TASK REQUIREMENTS - When you reach the line with "sobras de comida y son" in the records below, begin transcribing exactly and continue up to and including the line with "マックテックの検索結果", leaving out every picture.

RECORDS FOR THE EXERCISE -
---+---
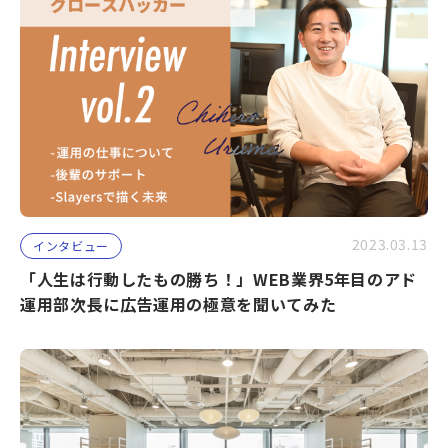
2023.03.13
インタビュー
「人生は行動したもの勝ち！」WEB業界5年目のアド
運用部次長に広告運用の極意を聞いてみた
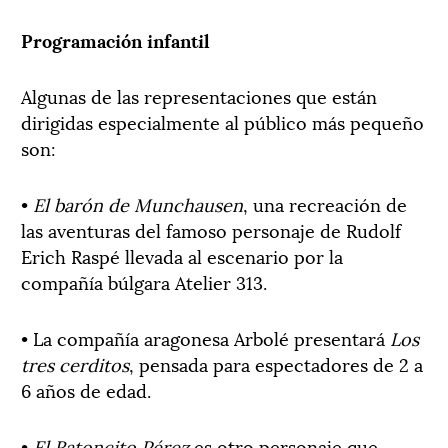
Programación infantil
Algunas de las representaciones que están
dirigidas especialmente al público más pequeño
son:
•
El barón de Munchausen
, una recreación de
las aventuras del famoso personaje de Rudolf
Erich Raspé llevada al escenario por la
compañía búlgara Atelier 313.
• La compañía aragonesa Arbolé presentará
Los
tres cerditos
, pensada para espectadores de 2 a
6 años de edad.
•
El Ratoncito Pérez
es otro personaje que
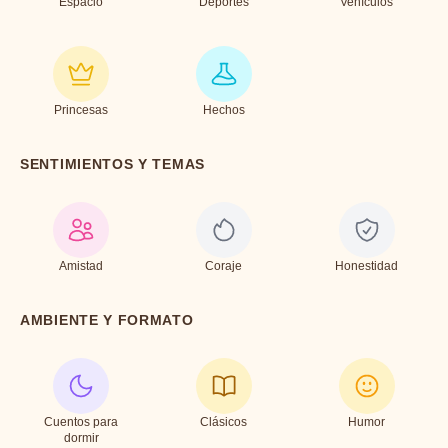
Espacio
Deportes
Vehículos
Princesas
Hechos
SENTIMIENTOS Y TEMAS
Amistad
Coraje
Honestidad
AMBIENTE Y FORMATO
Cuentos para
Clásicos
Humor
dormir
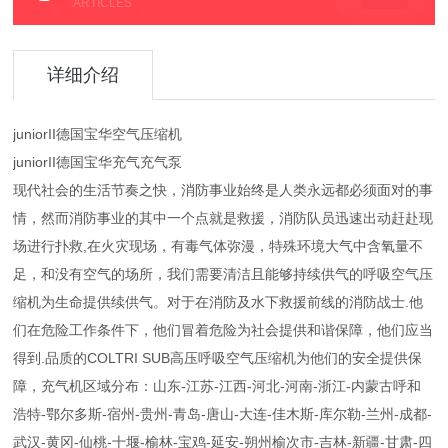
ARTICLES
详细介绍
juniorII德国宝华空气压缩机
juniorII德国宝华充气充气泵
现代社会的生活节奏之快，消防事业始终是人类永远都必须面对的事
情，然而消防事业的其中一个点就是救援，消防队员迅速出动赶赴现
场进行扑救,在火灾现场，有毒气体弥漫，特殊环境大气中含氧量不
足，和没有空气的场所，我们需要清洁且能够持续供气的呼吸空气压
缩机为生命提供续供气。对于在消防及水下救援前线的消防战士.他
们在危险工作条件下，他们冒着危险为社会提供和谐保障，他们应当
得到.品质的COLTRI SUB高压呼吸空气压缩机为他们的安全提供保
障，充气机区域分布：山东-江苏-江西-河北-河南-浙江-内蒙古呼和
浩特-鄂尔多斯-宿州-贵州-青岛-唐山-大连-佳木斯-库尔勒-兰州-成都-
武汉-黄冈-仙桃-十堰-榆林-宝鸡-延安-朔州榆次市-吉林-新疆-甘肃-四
---+---
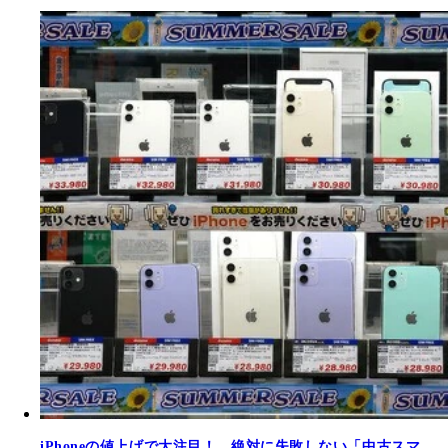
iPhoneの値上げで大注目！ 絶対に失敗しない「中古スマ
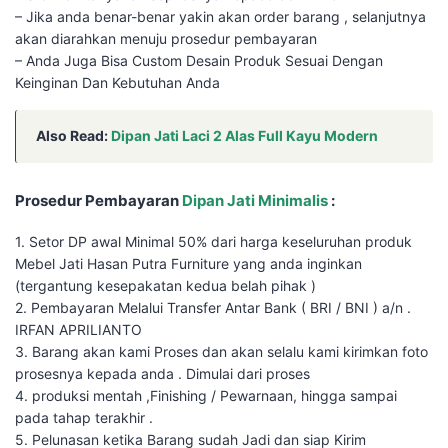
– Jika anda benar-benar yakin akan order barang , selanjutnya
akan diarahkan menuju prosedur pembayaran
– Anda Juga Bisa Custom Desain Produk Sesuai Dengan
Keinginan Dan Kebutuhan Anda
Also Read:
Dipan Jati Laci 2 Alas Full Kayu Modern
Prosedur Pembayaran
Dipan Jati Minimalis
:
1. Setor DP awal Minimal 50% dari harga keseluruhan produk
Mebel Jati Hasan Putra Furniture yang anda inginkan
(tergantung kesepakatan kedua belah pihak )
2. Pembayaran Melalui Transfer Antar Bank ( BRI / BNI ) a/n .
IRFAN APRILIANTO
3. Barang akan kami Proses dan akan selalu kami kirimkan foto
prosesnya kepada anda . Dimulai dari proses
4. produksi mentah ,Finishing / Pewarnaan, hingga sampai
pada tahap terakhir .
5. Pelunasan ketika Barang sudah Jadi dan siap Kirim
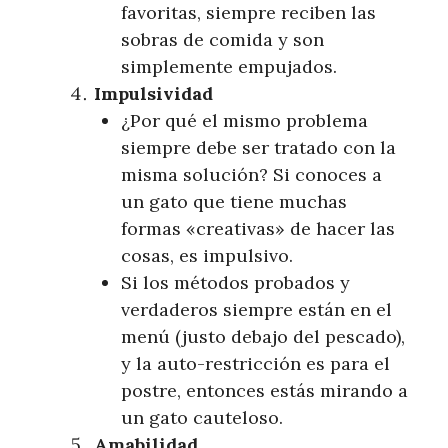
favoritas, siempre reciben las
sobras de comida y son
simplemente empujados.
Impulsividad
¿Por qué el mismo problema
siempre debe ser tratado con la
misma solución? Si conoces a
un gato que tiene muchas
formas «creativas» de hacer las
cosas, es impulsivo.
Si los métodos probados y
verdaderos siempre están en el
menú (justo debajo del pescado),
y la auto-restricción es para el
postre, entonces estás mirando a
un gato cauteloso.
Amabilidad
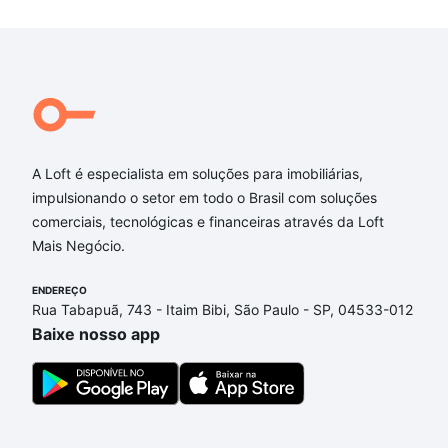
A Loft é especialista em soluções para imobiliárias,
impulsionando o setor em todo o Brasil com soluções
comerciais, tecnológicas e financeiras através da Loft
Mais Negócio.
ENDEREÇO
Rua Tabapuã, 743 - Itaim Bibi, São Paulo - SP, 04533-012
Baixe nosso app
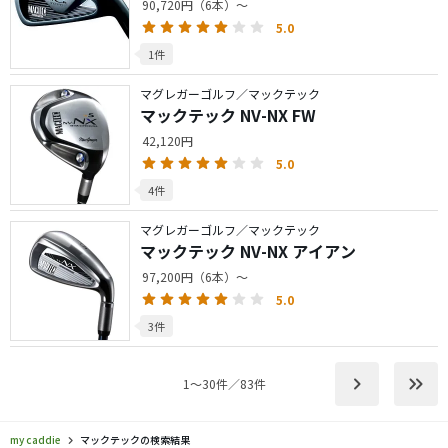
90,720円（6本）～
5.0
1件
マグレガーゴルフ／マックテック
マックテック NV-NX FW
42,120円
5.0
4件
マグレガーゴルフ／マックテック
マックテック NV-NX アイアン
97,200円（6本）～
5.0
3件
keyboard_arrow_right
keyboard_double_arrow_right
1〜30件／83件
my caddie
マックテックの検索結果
---+---
ANSWER BOX -
sobras de comida y son
simplemente empujados.
Impulsividad
¿Por qué el mismo problema
siempre debe ser tratado con la
misma solución? Si conoces a
un gato que tiene muchas
formas «creativas» de hacer las
cosas, es impulsivo.
Si los métodos probados y
verdaderos siempre están en el
menú (justo debajo del pescado),
y la auto-restricción es para el
postre, entonces estás mirando a
un gato cauteloso.
Amabilidad
A Loft é especialista em soluções para imobiliárias,
impulsionando o setor em todo o Brasil com soluções
comerciais, tecnológicas e financeiras através da Loft
Mais Negócio.
ENDEREÇO
Rua Tabapuã, 743 - Itaim Bibi, São Paulo - SP, 04533-012
Baixe nosso app
90,720円（6本）～
5.0
1件
マグレガーゴルフ／マックテック
マックテック NV-NX FW
42,120円
5.0
4件
マグレガーゴルフ／マックテック
マックテック NV-NX アイアン
97,200円（6本）～
5.0
3件
keyboard_arrow_right
keyboard_double_arrow_right
1〜30件／83件
my caddie
マックテックの検索結果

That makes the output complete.